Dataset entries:
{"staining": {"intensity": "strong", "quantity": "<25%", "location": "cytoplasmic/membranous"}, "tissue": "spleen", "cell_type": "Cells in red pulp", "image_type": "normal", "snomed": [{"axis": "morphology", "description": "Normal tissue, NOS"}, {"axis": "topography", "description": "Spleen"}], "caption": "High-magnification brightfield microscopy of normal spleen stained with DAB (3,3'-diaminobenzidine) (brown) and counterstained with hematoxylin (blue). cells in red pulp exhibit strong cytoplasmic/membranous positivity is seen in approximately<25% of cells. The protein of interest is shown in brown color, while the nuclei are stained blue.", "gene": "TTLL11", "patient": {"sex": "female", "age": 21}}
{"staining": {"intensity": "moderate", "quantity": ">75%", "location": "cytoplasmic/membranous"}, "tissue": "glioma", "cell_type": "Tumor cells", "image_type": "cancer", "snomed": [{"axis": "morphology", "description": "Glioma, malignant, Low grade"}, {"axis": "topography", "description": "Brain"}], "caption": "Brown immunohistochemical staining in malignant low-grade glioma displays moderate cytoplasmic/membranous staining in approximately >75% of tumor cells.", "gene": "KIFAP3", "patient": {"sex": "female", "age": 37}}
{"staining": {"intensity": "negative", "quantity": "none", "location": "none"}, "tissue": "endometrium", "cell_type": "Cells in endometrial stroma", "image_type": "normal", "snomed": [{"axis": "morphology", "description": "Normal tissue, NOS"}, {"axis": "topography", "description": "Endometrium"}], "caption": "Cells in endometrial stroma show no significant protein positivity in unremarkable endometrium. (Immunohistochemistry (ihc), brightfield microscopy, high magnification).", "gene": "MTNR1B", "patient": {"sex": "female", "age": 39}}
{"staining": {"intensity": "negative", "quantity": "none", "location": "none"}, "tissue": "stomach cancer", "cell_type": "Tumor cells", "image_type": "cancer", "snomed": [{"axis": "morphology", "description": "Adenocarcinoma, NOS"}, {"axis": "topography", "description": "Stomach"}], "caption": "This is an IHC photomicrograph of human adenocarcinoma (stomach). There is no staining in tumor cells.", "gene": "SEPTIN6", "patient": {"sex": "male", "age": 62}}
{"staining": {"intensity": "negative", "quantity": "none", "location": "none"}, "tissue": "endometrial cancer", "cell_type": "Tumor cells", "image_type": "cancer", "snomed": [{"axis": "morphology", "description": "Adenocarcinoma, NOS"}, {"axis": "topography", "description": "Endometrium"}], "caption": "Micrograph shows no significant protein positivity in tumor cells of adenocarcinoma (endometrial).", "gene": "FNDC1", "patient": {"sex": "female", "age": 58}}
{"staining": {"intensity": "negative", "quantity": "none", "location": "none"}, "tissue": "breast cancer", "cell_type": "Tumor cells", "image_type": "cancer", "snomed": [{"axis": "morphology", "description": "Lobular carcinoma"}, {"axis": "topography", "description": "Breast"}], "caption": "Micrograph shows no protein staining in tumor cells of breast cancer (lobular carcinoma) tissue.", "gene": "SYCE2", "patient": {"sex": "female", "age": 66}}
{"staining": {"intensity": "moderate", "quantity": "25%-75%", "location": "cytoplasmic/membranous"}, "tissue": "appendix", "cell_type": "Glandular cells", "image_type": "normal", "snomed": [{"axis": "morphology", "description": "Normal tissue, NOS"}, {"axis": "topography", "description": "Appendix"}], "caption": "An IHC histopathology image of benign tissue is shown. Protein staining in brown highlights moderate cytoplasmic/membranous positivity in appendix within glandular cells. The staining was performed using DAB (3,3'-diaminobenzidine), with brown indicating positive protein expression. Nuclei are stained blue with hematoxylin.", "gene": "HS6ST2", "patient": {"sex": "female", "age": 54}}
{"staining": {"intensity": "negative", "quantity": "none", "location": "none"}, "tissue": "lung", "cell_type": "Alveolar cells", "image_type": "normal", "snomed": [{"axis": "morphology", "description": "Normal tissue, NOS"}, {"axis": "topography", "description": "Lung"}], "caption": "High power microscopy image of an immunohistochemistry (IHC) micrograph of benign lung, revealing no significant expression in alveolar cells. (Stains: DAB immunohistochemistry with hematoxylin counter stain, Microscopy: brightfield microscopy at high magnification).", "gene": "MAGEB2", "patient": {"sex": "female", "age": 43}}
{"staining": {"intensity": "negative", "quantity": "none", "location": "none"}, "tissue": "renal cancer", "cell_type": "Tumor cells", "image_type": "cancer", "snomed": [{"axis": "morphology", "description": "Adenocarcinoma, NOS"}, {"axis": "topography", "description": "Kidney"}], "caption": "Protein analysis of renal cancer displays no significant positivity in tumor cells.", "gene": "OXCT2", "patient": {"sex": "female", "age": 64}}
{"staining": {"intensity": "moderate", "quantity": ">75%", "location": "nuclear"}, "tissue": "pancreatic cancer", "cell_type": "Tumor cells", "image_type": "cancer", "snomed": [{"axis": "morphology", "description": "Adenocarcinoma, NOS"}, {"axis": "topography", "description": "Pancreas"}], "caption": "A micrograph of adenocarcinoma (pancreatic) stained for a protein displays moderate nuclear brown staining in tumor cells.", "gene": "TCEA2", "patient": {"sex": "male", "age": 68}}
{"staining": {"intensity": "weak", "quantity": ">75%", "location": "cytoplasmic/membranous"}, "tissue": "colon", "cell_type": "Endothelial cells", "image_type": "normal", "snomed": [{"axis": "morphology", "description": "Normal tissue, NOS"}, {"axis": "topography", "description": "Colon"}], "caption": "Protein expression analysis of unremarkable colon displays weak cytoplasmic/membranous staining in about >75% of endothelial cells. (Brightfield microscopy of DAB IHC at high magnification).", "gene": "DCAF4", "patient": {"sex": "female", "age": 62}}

Exercise prompt -
Write out all the entries exactly.

Output -
{"staining": {"intensity": "strong", "quantity": "<25%", "location": "cytoplasmic/membranous"}, "tissue": "spleen", "cell_type": "Cells in red pulp", "image_type": "normal", "snomed": [{"axis": "morphology", "description": "Normal tissue, NOS"}, {"axis": "topography", "description": "Spleen"}], "caption": "High-magnification brightfield microscopy of normal spleen stained with DAB (3,3'-diaminobenzidine) (brown) and counterstained with hematoxylin (blue). cells in red pulp exhibit strong cytoplasmic/membranous positivity is seen in approximately<25% of cells. The protein of interest is shown in brown color, while the nuclei are stained blue.", "gene": "TTLL11", "patient": {"sex": "female", "age": 21}}
{"staining": {"intensity": "moderate", "quantity": ">75%", "location": "cytoplasmic/membranous"}, "tissue": "glioma", "cell_type": "Tumor cells", "image_type": "cancer", "snomed": [{"axis": "morphology", "description": "Glioma, malignant, Low grade"}, {"axis": "topography", "description": "Brain"}], "caption": "Brown immunohistochemical staining in malignant low-grade glioma displays moderate cytoplasmic/membranous staining in approximately >75% of tumor cells.", "gene": "KIFAP3", "patient": {"sex": "female", "age": 37}}
{"staining": {"intensity": "negative", "quantity": "none", "location": "none"}, "tissue": "endometrium", "cell_type": "Cells in endometrial stroma", "image_type": "normal", "snomed": [{"axis": "morphology", "description": "Normal tissue, NOS"}, {"axis": "topography", "description": "Endometrium"}], "caption": "Cells in endometrial stroma show no significant protein positivity in unremarkable endometrium. (Immunohistochemistry (ihc), brightfield microscopy, high magnification).", "gene": "MTNR1B", "patient": {"sex": "female", "age": 39}}
{"staining": {"intensity": "negative", "quantity": "none", "location": "none"}, "tissue": "stomach cancer", "cell_type": "Tumor cells", "image_type": "cancer", "snomed": [{"axis": "morphology", "description": "Adenocarcinoma, NOS"}, {"axis": "topography", "description": "Stomach"}], "caption": "This is an IHC photomicrograph of human adenocarcinoma (stomach). There is no staining in tumor cells.", "gene": "SEPTIN6", "patient": {"sex": "male", "age": 62}}
{"staining": {"intensity": "negative", "quantity": "none", "location": "none"}, "tissue": "endometrial cancer", "cell_type": "Tumor cells", "image_type": "cancer", "snomed": [{"axis": "morphology", "description": "Adenocarcinoma, NOS"}, {"axis": "topography", "description": "Endometrium"}], "caption": "Micrograph shows no significant protein positivity in tumor cells of adenocarcinoma (endometrial).", "gene": "FNDC1", "patient": {"sex": "female", "age": 58}}
{"staining": {"intensity": "negative", "quantity": "none", "location": "none"}, "tissue": "breast cancer", "cell_type": "Tumor cells", "image_type": "cancer", "snomed": [{"axis": "morphology", "description": "Lobular carcinoma"}, {"axis": "topography", "description": "Breast"}], "caption": "Micrograph shows no protein staining in tumor cells of breast cancer (lobular carcinoma) tissue.", "gene": "SYCE2", "patient": {"sex": "female", "age": 66}}
{"staining": {"intensity": "moderate", "quantity": "25%-75%", "location": "cytoplasmic/membranous"}, "tissue": "appendix", "cell_type": "Glandular cells", "image_type": "normal", "snomed": [{"axis": "morphology", "description": "Normal tissue, NOS"}, {"axis": "topography", "description": "Appendix"}], "caption": "An IHC histopathology image of benign tissue is shown. Protein staining in brown highlights moderate cytoplasmic/membranous positivity in appendix within glandular cells. The staining was performed using DAB (3,3'-diaminobenzidine), with brown indicating positive protein expression. Nuclei are stained blue with hematoxylin.", "gene": "HS6ST2", "patient": {"sex": "female", "age": 54}}
{"staining": {"intensity": "negative", "quantity": "none", "location": "none"}, "tissue": "lung", "cell_type": "Alveolar cells", "image_type": "normal", "snomed": [{"axis": "morphology", "description": "Normal tissue, NOS"}, {"axis": "topography", "description": "Lung"}], "caption": "High power microscopy image of an immunohistochemistry (IHC) micrograph of benign lung, revealing no significant expression in alveolar cells. (Stains: DAB immunohistochemistry with hematoxylin counter stain, Microscopy: brightfield microscopy at high magnification).", "gene": "MAGEB2", "patient": {"sex": "female", "age": 43}}
{"staining": {"intensity": "negative", "quantity": "none", "location": "none"}, "tissue": "renal cancer", "cell_type": "Tumor cells", "image_type": "cancer", "snomed": [{"axis": "morphology", "description": "Adenocarcinoma, NOS"}, {"axis": "topography", "description": "Kidney"}], "caption": "Protein analysis of renal cancer displays no significant positivity in tumor cells.", "gene": "OXCT2", "patient": {"sex": "female", "age": 64}}
{"staining": {"intensity": "moderate", "quantity": ">75%", "location": "nuclear"}, "tissue": "pancreatic cancer", "cell_type": "Tumor cells", "image_type": "cancer", "snomed": [{"axis": "morphology", "description": "Adenocarcinoma, NOS"}, {"axis": "topography", "description": "Pancreas"}], "caption": "A micrograph of adenocarcinoma (pancreatic) stained for a protein displays moderate nuclear brown staining in tumor cells.", "gene": "TCEA2", "patient": {"sex": "male", "age": 68}}
{"staining": {"intensity": "weak", "quantity": ">75%", "location": "cytoplasmic/membranous"}, "tissue": "colon", "cell_type": "Endothelial cells", "image_type": "normal", "snomed": [{"axis": "morphology", "description": "Normal tissue, NOS"}, {"axis": "topography", "description": "Colon"}], "caption": "Protein expression analysis of unremarkable colon displays weak cytoplasmic/membranous staining in about >75% of endothelial cells. (Brightfield microscopy of DAB IHC at high magnification).", "gene": "DCAF4", "patient": {"sex": "female", "age": 62}}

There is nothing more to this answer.